En cas d’impayé ou de retard de paiement, le créancier peut décider de suspendre l’exécution du contrat de maintenance jusqu’au paiement du prix demandé. On dit alors qu’il invoque l’exception d’inexécution.

Dans quelles circonstances peut-on invoquer l’exception d’inexécution ?

Pour invoquer légitimement cette exception, le créancier doit respecter plusieurs conditions :

  • Elle doit s’exercer au sein du même contrat. Par exemple, on ne peut suspendre l’exécution d’un contrat de maintenance au prétexte que le prix du contrat d’achat/location de matériel n’est pas réglé ;
  • Le créancier doit être de bonne foi, il ne doit pas avoir volontairement contribué à l’inexécution ;
  • L’inexécution doit être substantielle, et non concerner une obligation secondaire du contrat, ce qui ne suffirait pas à invoquer l’exception.

Mais une fois le principe théorique évoqué, la suspension peut avoir des conséquences préjudiciables pour le client. Or, celui-ci peut lui aussi avoir des motifs valables pour avoir refusé de payer. Ces motifs peuvent ainsi être validés par un juge, selon le même mécanisme de l’exception d’inexécution. Dans ce cas, ce sera alors la suspension du service qui sera jugée illicite, et le prestataire devra réparer la totalité du préjudice direct subi par le client. Des dommages et intérêts peuvent alors être  à payer par le fournisseur.

Comment invoquer l’exception d’inexécution ?

Pour invoquer l’exception d’inexécution, le fournisseur doit simplement prévenir le débiteur que, s’il n’exécute pas immédiatement ou à brève échéance un règlement, le créancier suspendra l’exécution de ses obligations contractuelles. Cela prend le plus souvent la forme d’une lettre recommandée AR à adresser au client. Le prestataire devra l’informer préalablement qu’il entend user de la faculté de suspension. C’est d’ailleurs tout l’intérêt du prestataire, car, souvent, la simple menace va suffire à faire rentrer les choses dans l’ordre.  Il n’est pas nécessaire d’engager une action en justice ou d’avoir au préalable mis le débiteur en demeure. Toutefois, dans certains cas, la mise en demeure est obligatoire. La mise en oeuvre de l’exception d’inexécution suspend l’exécution du contrat jusqu’au paiement du débiteur. La suspension n’est que temporaire, le contrat reste valable, de sorte que sitôt le débiteur se sera exécuté, le créancier devra reprendre l’exécution du contrat, sous peine d’être condamné pour refus d’exécution.
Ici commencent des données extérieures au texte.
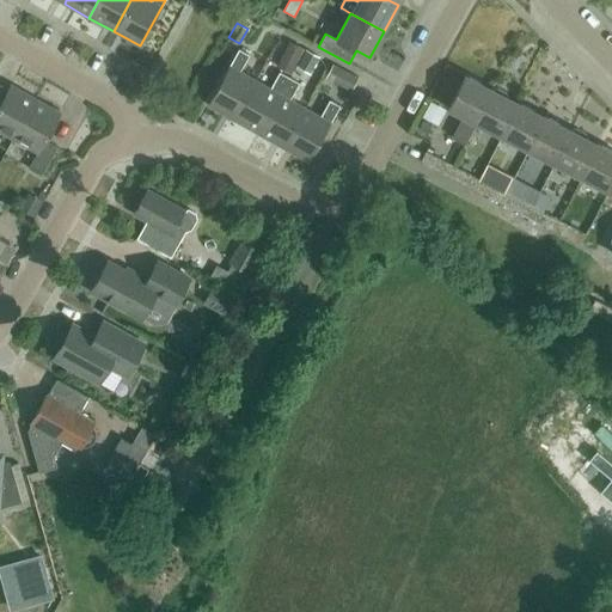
[(304,37),(287,61),(312,79),(329,54),(304,37)]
Le créancier qui se heurte à une inexécution prolongée de la part du débiteur, alors qu’il a invoqué l’exception d’inexécution, peut demander l’annulation du contrat. Pour diminuer son risque, le fournisseur peut parfaitement insérer dans le contrat le mécanisme de suspension des services en cas de non-paiement. Le contrat devra alors prévoir des délais de paiement clairs à la charge du client, pour que la suspension s’appuie sur une créance clairement échue, dite certaine, liquide et exigible. D’autre part, la suspension du service ne devra pas être libératoire, c’est-à-dire qu’elle ne devra pas interdire au prestataire éventuellement, plus tard de demander des dommages et intérêts à son client, s’il considère avoir subi un préjudice en sus du non-paiement.

Prioriser l’amiable

En tout état de cause, et comme le dit l’adage populaire, « un mauvais accord vaut mieux qu’un bon procès ». En effet, les frais de procédure judiciaire sont toujours une charge supplémentaire s’ajoutant aux inconvénients du non-règlement d’un contrat. L’exception d’inexécution, par son caractère « négociable », est un moyen parfaitement utilisable par un cabinet de recouvrement en charge des intérêts de son client : la médiation est en effet au cœur du travail de recouvrement, tant pour la préservation de la relation commerciale fournisseur/client, que pour l’obtention de résultat effectifs à moindre coût, en évitant de recourir aux “couteux” moyens de Droit.